Une des questions qui me semble toutefois centrale et qui n’est pas assez traitée en profondeur est celle de la place des peuples autochtones dans le processus. Malgré les efforts de Christian Lapointe et de l’INM, aucun.e des constituant.e.s n’était reconnu.e comme «indien» au sens de la loi, bien que deux personnes métisses aient participé au processus. Des organisations autochtones, comme l’Assemblée des Premières Nations du Québec et du Labrador (APNQL), ont été contactées, mais aucune n’a répondu à l’appel. Si la participation d’Alexandre Bacon à la fin de la pièce est fort pertinente, elle me semble rester en surface: il nous raconte l’histoire coloniale et nous rappelle que les autochtones ont des visions du monde radicalement différentes des nôtres. Bien qu’on se questionne sur le sens de leur absence et qu’une volonté claire d’établir des relations basées sur le respect entre nos nations ressort de la constitution (voir les articles 57 à 61), on ne va pas jusqu’à penser comment mettre en œuvre une réelle négociation de cette constitution entre les peuples québécois et autochtones. L’enjeu est traité de manière symbolique et aurait, à mon avis, mérité d’être exploré davantage. Le spectacle me semble limité de par son statut d’objet culturel, qui, malgré sa bonne volonté, déborde finalement peu de cette sphère, ce qui restreint sa portée politique.
Se pose ainsi la question de l’impact concret de cette expérience. Car si l’objectif n’était pas de produire un spectacle, mais une constitution, encore faut-il que cette constitution serve à quelque chose. Certes, le processus n’a pas été entaché par les intérêts des partis et les propositions qui en ressortent ont un réel potentiel, mais elles semblent peu susceptibles d’être prises au sérieux, que ce soit par les partis, ou même par les organisations citoyennes comme l’Alliance pour une Constituante Citoyenne du Québec. Aux dires de Christian Lapointe, ces instances ont «suivi ça beaucoup, mais je pense que pour eux, ça reste une générale ou un exercice». L’expérience permet donc de prouver qu’une assemblée constituante ouverte, citoyenne et non partisane est bien en mesure d’écrire la constitution du Québec et que l’État pourrait répéter l’exercice de manière officielle. Elle démontre aussi que certaines mesures, comme une réforme du mode de scrutin, reçoivent un appui non négligeable de la part de la population québécoise.
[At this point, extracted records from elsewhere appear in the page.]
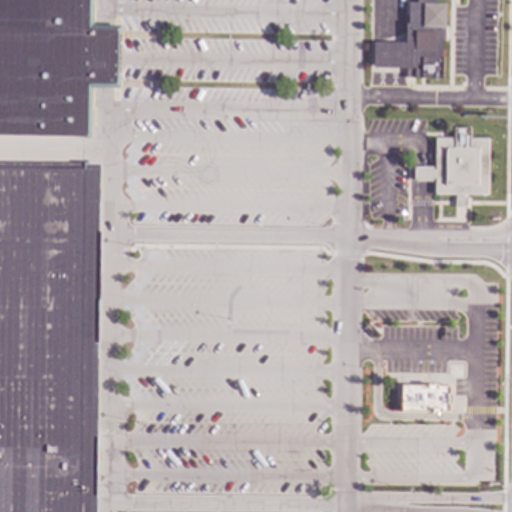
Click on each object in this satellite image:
road: (111, 6)
road: (227, 14)
building: (414, 43)
building: (414, 43)
building: (49, 65)
building: (50, 66)
road: (456, 100)
road: (490, 100)
road: (227, 112)
road: (226, 139)
road: (414, 140)
road: (55, 153)
building: (457, 166)
building: (457, 167)
road: (384, 169)
road: (226, 173)
road: (108, 174)
road: (425, 174)
road: (225, 209)
road: (426, 211)
road: (129, 238)
road: (469, 241)
road: (342, 255)
road: (223, 268)
road: (410, 282)
road: (223, 302)
road: (409, 306)
building: (47, 336)
building: (47, 337)
road: (223, 338)
road: (409, 351)
road: (224, 372)
road: (474, 387)
building: (424, 398)
building: (424, 400)
road: (224, 407)
road: (224, 441)
road: (408, 444)
road: (224, 477)
road: (406, 482)
road: (471, 501)
road: (224, 510)
road: (388, 510)
road: (435, 511)
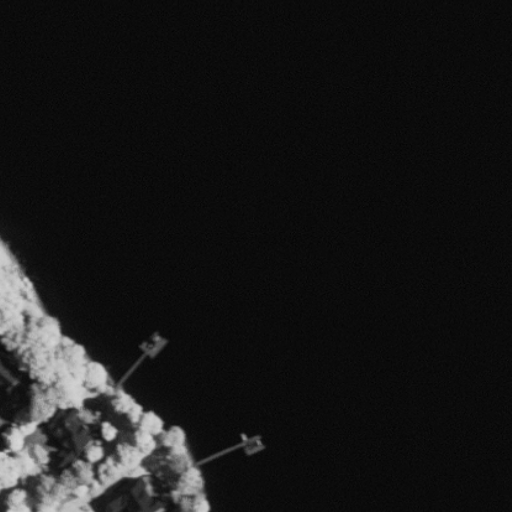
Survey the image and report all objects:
building: (17, 377)
road: (7, 418)
building: (77, 436)
road: (20, 448)
building: (136, 498)
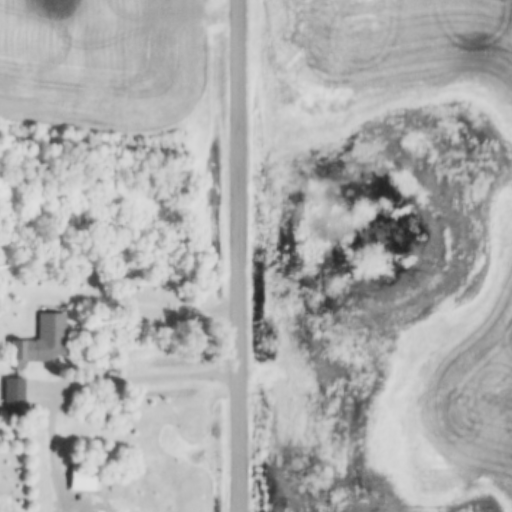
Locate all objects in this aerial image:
road: (237, 255)
building: (33, 353)
road: (75, 383)
building: (11, 393)
building: (81, 481)
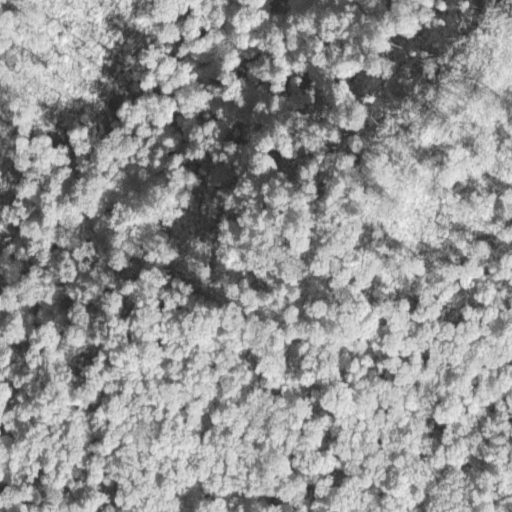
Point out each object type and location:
road: (40, 375)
Mais encore une fois, sa portée politique me paraît limitée de par son statut d’objet culturel.
Au final, j’ai passé une belle soirée. J’ai été divertie. J’ai été intriguée. Le rapport entre le processus d’écriture de la constitution et la forme du spectacle ainsi que celui entre la vérité des discussions et des enjeux et la part de fiction amenée par la théâtralité étaient habilement mis de l’avant. La distanciation brechtienne (la production d’un effet d’étrangeté qui nous rappelle constamment que nous sommes au théâtre et qui encourage ainsi la réflexion critique) permettait au public de remettre en question la représentation et le projet de constitution et d’interroger sa propre position. Un objet purement politique n’aurait peut-être pas eu la même liberté d’aborder tous les enjeux sans restriction ou la même possibilité de faire tourbillonner nos esprits. Mais en tant qu’objet culturel, le spectacle ne me semble pas en mesure de s’inscrire concrètement dans le contexte politique actuel ou d’établir de réelles collaborations avec les acteurs du milieu pour avoir un impact significatif. Constituons! me semble donc incarner à la fois les forces et les limites du médium théâtral dans le contexte d’un projet politique: une piste, peut-être, pour méditer sur le rôle de l’art dans notre société.
Afin de vous faire un avis vous aussi sur le processus complexe entamé par Christian Lapointe, vous pouviez voir Constituons! au Théâtre d’aujourd’hui du 12 au 30 novembre 2019, et vous pouvez toujours consulter le produit fini de la constitution en ligne.